*PROVIDED ENTRIES*:
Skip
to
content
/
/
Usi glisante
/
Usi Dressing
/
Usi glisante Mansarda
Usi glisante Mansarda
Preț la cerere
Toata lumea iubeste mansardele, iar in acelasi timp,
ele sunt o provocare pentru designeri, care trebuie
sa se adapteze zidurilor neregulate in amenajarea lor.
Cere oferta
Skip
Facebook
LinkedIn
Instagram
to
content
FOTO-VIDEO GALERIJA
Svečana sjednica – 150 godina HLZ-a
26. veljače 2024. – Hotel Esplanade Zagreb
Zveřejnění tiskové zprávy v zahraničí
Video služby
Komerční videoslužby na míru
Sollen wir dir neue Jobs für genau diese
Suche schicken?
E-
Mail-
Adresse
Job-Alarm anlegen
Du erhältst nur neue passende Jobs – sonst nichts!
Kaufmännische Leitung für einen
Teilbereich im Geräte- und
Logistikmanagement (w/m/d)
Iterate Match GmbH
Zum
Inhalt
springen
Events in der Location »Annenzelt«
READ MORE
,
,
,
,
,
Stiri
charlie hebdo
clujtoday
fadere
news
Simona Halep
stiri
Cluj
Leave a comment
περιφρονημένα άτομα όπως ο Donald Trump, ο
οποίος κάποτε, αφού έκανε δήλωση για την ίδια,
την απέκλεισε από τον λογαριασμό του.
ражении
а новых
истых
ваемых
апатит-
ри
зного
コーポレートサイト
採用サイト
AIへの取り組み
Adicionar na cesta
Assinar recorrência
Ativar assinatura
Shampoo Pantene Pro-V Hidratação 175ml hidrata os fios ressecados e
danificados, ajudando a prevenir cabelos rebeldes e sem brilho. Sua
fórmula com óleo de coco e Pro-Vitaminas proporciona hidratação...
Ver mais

*WHAT IS EXPECTED*: For this task, copy every line of the material in which "neue" appears.

*TASK RESULT*:
Sollen wir dir neue Jobs für genau diese
Du erhältst nur neue passende Jobs – sonst nichts!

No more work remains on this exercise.